TASK STATEMENT:
With pictures left out, write out exactly every line from the start of the data through the one that contains "This is the heart".

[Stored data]
● ● ● ● ● ● ●

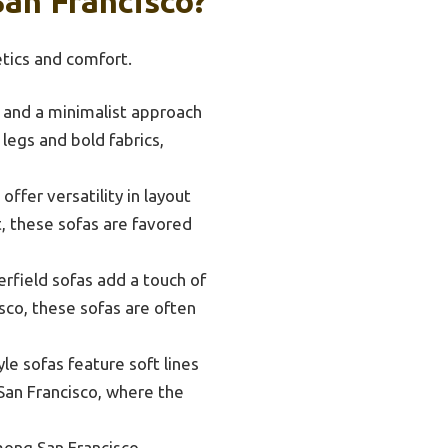
San Francisco?
etics and comfort.
, and a minimalist approach
legs and bold fabrics,
ffer versatility in layout
, these sofas are favored
rfield sofas add a touch of
isco, these sofas are often
le sofas feature soft lines
n San Francisco, where the
among San Francisco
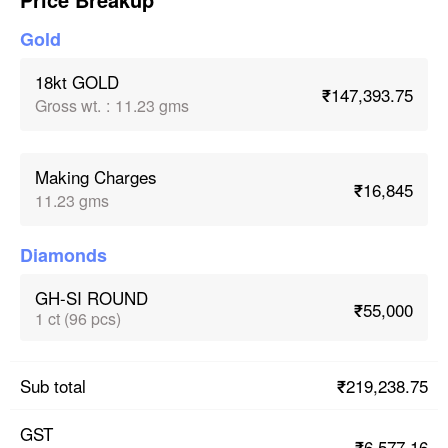
Gold
18kt GOLD
₹147,393.75
Gross wt.
:
11.23 gms
Making Charges
₹16,845
11.23 gms
Diamonds
GH-SI ROUND
₹55,000
1 ct (96 pcs)
₹219,238.75
Sub total
GST
₹6,577.16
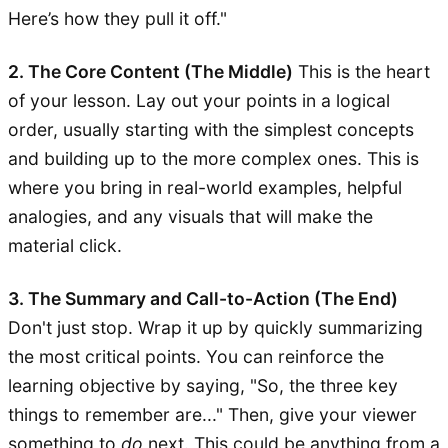
Here’s how they pull it off."
2. The Core Content (The Middle)
This is the heart
of your lesson. Lay out your points in a logical
order, usually starting with the simplest concepts
and building up to the more complex ones. This is
where you bring in real-world examples, helpful
analogies, and any visuals that will make the
material click.
3. The Summary and Call-to-Action (The End)
Don't just stop. Wrap it up by quickly summarizing
the most critical points. You can reinforce the
learning objective by saying, "So, the three key
things to remember are..." Then, give your viewer
something to
do
next. This could be anything from a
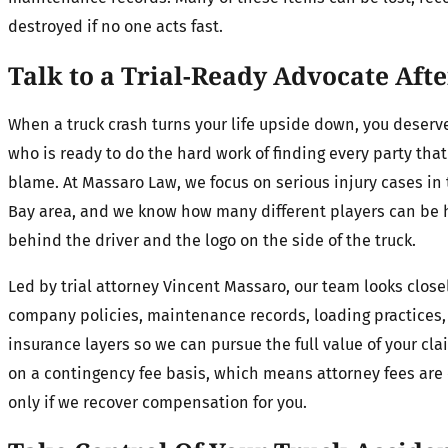
destroyed if no one acts fast.
Talk to a Trial-Ready Advocate Aft
When a truck crash turns your life upside down, you deser
who is ready to do the hard work of finding every party tha
blame. At Massaro Law, we focus on serious injury cases i
Bay area, and we know how many different players can be 
behind the driver and the logo on the side of the truck.
Led by trial attorney Vincent Massaro, our team looks close
company policies, maintenance records, loading practices
insurance layers so we can pursue the full value of your cl
on a contingency fee basis, which means attorney fees are 
only if we recover compensation for you.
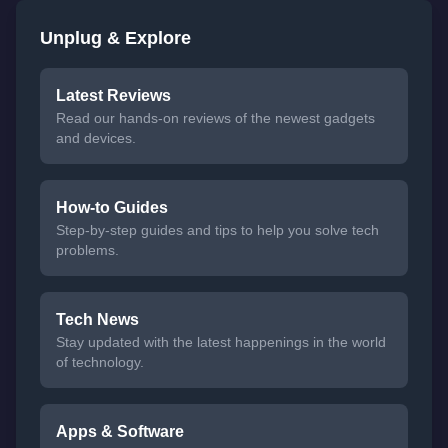
Unplug & Explore
Latest Reviews
Read our hands-on reviews of the newest gadgets
and devices.
How-to Guides
Step-by-step guides and tips to help you solve tech
problems.
Tech News
Stay updated with the latest happenings in the world
of technology.
Apps & Software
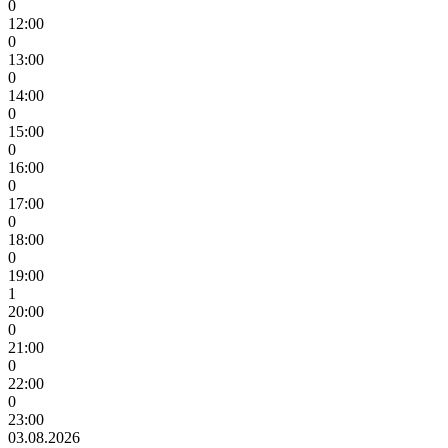
0
12:00
0
13:00
0
14:00
0
15:00
0
16:00
0
17:00
0
18:00
0
19:00
1
20:00
0
21:00
0
22:00
0
23:00
03.08.2026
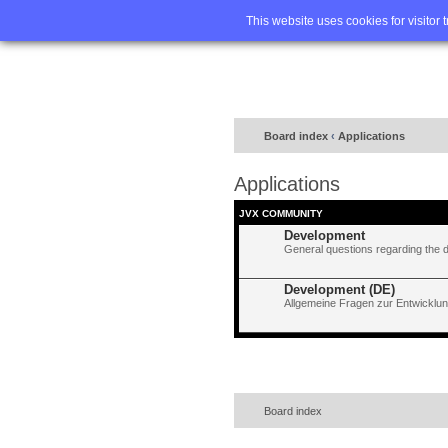
Home
FA
This website uses cookies for visitor 
Board index
‹
Applications
Applications
JVX COMMUNITY
Development
General questions regarding the 
Development (DE)
Allgemeine Fragen zur Entwicklun
Board index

● ● ● ● ● ● ●

ANSWER TO THE PROBLEM:
San Francisco?
etics and comfort.
, and a minimalist approach
legs and bold fabrics,
ffer versatility in layout
, these sofas are favored
rfield sofas add a touch of
isco, these sofas are often
le sofas feature soft lines
n San Francisco, where the
among San Francisco
Gold
18kt GOLD
₹147,393.75
Gross wt.
:
11.23 gms
Making Charges
₹16,845
11.23 gms
Diamonds
GH-SI ROUND
₹55,000
1 ct (96 pcs)
₹219,238.75
Sub total
GST
₹6,577.16
Here’s how they pull it off."
2. The Core Content (The Middle)
This is the heart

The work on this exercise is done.